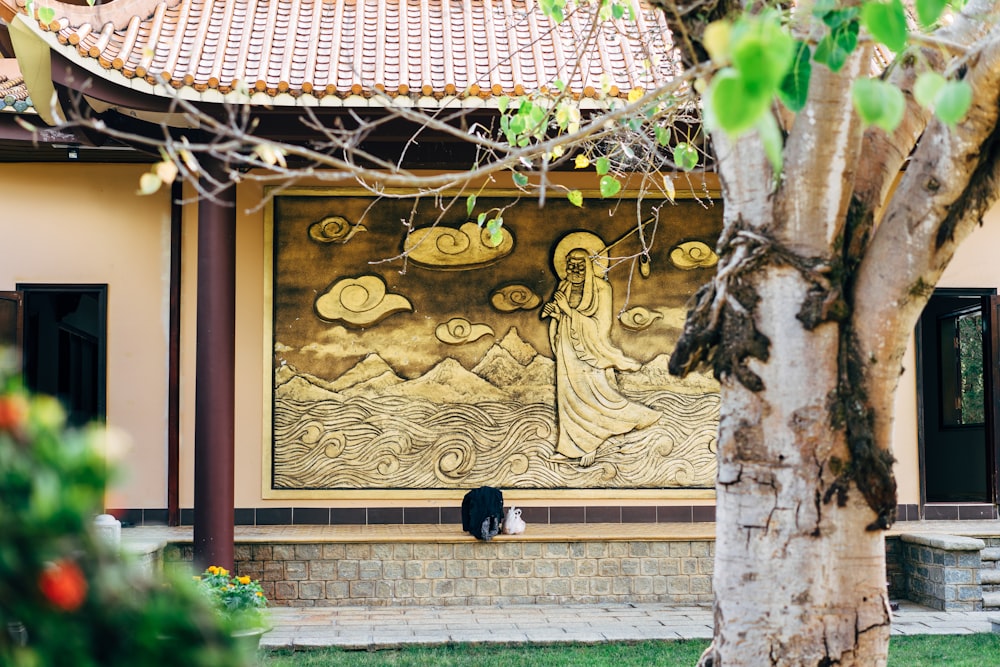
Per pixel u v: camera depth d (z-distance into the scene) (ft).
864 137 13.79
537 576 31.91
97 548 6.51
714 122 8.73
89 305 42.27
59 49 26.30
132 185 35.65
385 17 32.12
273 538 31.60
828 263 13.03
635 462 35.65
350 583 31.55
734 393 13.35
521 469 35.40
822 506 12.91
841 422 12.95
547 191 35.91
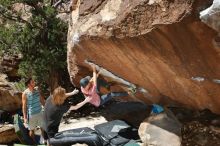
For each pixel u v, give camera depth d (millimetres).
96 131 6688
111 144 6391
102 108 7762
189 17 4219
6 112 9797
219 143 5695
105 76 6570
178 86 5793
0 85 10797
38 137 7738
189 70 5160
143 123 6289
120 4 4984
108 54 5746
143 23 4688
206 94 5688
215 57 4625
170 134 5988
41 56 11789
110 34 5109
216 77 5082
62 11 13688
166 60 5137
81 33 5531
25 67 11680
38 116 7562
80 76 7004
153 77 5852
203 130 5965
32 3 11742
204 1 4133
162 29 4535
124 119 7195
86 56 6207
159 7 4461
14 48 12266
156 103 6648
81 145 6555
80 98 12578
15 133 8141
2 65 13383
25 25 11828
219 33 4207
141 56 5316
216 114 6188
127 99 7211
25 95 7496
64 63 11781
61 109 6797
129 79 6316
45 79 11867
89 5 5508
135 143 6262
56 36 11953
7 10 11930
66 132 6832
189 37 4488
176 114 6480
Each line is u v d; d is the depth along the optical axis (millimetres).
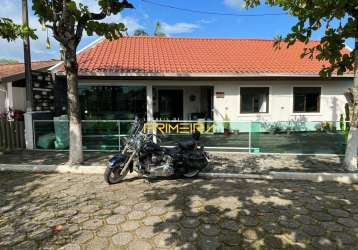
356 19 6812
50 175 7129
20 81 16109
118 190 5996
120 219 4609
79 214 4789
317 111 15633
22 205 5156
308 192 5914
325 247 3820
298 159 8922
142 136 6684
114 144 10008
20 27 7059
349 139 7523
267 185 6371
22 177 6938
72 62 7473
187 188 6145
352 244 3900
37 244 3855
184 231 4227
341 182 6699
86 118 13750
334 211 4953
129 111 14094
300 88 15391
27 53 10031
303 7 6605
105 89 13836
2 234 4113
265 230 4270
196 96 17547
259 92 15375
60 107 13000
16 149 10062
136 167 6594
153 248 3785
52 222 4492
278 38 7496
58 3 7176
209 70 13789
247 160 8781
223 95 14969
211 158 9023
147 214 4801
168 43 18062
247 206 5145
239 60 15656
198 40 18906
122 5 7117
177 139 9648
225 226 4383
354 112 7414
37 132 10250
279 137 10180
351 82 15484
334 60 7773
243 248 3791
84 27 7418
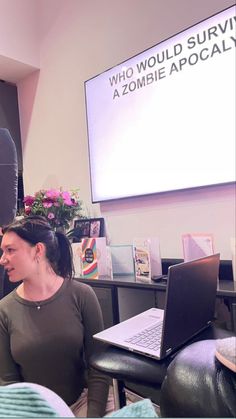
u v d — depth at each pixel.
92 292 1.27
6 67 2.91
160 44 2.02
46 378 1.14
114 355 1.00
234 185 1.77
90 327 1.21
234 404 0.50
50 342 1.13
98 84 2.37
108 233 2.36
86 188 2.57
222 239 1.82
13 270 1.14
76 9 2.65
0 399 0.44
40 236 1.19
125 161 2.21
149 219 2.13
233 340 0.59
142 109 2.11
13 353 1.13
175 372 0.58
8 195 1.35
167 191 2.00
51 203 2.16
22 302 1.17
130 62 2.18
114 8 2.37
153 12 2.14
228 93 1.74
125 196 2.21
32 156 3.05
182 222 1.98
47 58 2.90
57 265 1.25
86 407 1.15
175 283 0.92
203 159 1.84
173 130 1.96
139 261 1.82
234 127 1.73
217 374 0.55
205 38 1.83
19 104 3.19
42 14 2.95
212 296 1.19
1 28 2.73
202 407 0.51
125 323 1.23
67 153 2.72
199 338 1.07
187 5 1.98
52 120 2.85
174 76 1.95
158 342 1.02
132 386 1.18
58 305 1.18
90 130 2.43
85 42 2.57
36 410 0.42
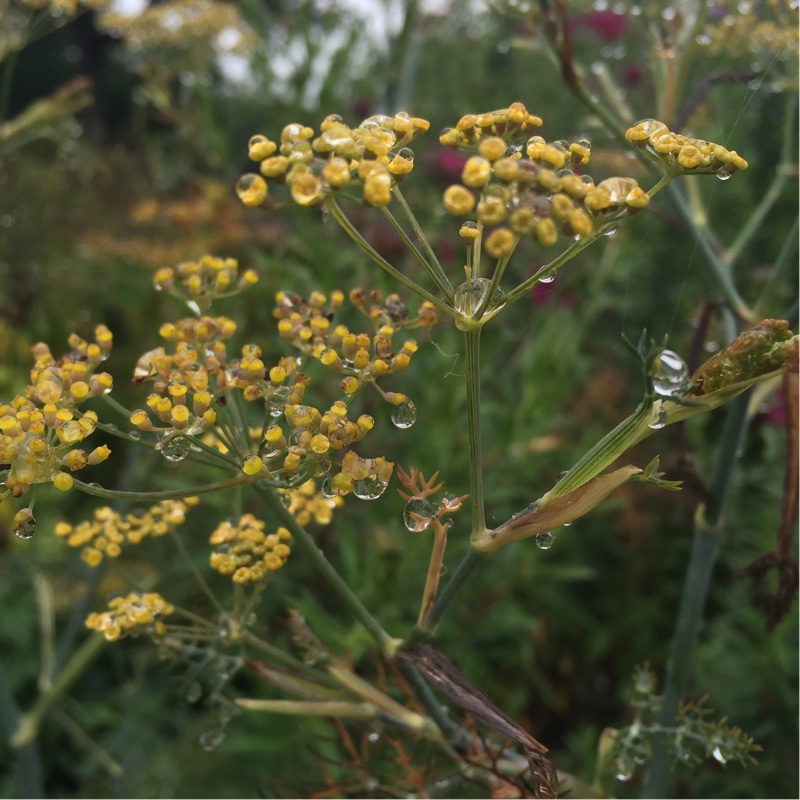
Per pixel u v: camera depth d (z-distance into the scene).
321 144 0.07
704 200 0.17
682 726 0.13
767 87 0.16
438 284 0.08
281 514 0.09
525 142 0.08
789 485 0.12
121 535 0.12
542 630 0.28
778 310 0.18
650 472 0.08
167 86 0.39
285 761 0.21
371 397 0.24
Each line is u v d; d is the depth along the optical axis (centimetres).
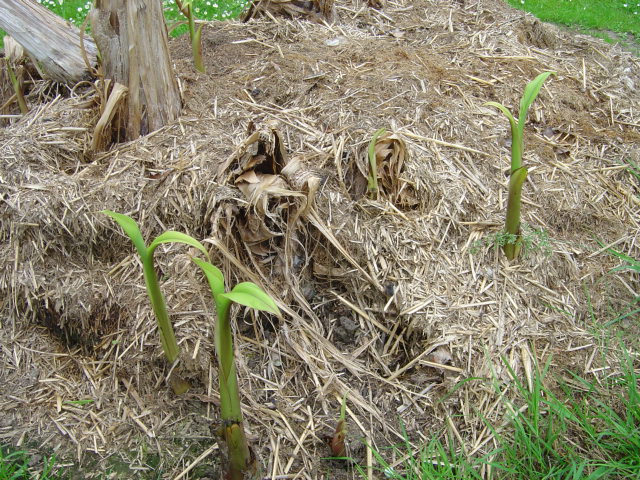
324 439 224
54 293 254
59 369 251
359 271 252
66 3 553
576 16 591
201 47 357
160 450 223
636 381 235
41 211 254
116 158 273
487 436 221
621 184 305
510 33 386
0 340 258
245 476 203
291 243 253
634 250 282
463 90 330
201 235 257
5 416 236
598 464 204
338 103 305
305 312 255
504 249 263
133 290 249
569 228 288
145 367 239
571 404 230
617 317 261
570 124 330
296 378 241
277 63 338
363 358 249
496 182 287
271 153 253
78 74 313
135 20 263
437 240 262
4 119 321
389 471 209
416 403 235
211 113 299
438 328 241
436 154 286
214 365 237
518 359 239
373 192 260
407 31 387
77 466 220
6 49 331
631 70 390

* [To do]
The answer must be every line of the records above that holds the word "distance".

* [Exercise answer]
Per pixel u v: camera depth d (z-distance into the scene) (ft).
Per pixel u v: camera depth d (z-distance into the scene).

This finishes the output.